Segment Start: Given data

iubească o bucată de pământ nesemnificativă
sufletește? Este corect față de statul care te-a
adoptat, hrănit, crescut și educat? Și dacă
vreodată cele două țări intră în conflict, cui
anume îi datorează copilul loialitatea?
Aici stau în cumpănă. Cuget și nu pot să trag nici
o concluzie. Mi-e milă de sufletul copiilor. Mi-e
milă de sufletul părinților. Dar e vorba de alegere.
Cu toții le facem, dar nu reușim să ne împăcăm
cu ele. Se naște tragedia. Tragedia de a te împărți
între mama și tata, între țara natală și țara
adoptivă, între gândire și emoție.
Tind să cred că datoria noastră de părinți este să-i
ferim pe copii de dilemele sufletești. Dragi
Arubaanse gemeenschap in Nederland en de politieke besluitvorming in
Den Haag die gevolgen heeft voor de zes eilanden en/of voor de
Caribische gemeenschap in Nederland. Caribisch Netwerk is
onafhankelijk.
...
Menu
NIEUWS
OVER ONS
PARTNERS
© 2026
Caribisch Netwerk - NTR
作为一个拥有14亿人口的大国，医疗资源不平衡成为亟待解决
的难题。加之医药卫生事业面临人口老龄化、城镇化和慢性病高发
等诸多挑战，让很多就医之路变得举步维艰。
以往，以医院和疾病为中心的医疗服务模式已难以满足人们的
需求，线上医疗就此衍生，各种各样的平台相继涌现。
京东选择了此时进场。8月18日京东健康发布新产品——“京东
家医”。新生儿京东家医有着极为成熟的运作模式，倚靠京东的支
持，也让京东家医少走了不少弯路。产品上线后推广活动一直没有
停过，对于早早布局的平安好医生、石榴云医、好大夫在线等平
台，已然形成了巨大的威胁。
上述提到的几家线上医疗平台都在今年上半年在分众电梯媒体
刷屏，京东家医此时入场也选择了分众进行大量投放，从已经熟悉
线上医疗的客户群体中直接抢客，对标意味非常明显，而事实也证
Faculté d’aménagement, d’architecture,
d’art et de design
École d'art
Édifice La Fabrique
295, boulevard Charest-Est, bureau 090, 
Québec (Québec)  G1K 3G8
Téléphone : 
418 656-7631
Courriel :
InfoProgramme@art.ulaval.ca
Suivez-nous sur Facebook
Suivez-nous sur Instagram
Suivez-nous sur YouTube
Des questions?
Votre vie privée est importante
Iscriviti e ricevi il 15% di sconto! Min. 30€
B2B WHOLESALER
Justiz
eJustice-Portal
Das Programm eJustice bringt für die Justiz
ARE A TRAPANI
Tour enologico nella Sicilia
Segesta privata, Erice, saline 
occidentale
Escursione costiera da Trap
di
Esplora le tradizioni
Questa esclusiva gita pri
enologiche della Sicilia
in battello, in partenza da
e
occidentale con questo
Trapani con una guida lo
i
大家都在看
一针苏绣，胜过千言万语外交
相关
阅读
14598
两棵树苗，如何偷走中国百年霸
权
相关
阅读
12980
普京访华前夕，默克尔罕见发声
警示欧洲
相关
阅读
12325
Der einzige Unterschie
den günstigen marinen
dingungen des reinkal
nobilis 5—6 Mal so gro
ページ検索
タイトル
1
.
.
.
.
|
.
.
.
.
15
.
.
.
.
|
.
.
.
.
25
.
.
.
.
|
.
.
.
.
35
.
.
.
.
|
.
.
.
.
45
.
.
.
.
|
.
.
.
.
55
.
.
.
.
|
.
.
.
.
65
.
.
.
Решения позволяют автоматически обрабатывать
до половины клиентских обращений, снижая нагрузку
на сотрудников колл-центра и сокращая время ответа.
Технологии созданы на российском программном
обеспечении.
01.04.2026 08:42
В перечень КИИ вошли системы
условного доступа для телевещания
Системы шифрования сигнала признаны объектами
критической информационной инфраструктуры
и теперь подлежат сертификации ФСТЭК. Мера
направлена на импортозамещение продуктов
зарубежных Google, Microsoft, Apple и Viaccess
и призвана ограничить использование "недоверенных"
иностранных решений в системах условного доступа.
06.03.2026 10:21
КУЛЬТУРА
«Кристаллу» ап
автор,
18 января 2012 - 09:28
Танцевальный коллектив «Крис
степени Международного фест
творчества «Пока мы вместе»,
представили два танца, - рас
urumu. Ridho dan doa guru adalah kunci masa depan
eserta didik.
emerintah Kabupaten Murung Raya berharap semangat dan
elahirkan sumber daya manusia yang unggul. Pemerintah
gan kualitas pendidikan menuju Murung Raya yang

Segment End: Given data
Segment Start: Given data

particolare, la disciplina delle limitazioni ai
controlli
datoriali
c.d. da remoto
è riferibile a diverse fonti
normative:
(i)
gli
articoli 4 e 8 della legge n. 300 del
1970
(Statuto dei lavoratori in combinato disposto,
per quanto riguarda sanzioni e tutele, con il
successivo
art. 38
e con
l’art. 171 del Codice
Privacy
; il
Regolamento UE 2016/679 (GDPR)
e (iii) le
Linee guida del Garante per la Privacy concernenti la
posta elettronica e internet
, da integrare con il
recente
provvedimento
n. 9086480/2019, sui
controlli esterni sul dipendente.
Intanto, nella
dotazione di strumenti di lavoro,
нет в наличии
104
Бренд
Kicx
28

Segment End: Given data
Segment Start: Given data

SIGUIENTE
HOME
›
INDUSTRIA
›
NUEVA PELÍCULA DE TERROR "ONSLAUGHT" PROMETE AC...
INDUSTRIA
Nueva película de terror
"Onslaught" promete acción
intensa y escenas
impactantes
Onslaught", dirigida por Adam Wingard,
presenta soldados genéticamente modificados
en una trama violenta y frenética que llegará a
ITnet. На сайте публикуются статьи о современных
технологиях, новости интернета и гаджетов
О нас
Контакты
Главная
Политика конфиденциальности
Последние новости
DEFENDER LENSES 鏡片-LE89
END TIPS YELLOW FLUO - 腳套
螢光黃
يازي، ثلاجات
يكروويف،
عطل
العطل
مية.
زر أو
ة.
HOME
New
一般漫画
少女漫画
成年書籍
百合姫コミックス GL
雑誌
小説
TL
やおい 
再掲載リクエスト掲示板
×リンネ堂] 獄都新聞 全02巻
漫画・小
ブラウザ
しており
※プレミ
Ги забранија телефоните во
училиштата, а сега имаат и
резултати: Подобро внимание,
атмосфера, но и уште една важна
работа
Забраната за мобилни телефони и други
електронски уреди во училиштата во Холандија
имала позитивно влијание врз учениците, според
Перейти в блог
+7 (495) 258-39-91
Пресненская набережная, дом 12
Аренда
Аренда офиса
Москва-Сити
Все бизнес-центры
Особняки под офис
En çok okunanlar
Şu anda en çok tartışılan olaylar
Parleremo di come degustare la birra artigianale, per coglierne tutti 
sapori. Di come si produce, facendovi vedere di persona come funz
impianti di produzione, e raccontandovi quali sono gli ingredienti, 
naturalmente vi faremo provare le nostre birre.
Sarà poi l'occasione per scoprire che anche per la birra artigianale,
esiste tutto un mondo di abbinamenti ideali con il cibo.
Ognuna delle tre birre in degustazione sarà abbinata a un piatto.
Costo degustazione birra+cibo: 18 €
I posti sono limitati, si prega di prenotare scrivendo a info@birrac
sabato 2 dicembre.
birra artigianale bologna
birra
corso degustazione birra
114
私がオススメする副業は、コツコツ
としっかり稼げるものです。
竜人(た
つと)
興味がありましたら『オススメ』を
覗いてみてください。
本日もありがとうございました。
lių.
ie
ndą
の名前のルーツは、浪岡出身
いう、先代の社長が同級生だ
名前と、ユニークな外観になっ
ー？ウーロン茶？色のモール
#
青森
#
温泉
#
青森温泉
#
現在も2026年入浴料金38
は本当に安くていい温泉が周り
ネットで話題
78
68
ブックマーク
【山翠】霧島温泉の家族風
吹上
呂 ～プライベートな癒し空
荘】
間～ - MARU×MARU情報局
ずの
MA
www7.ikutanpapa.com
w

Segment End: Given data

* What you are asked to do
An exact, complete copy of the lines above from the one with "iubească o bucată de pământ nesemnificativă" through the one with "Cu toții le" is the whole answer.

* Task response
iubească o bucată de pământ nesemnificativă
sufletește? Este corect față de statul care te-a
adoptat, hrănit, crescut și educat? Și dacă
vreodată cele două țări intră în conflict, cui
anume îi datorează copilul loialitatea?
Aici stau în cumpănă. Cuget și nu pot să trag nici
o concluzie. Mi-e milă de sufletul copiilor. Mi-e
milă de sufletul părinților. Dar e vorba de alegere.
Cu toții le facem, dar nu reușim să ne împăcăm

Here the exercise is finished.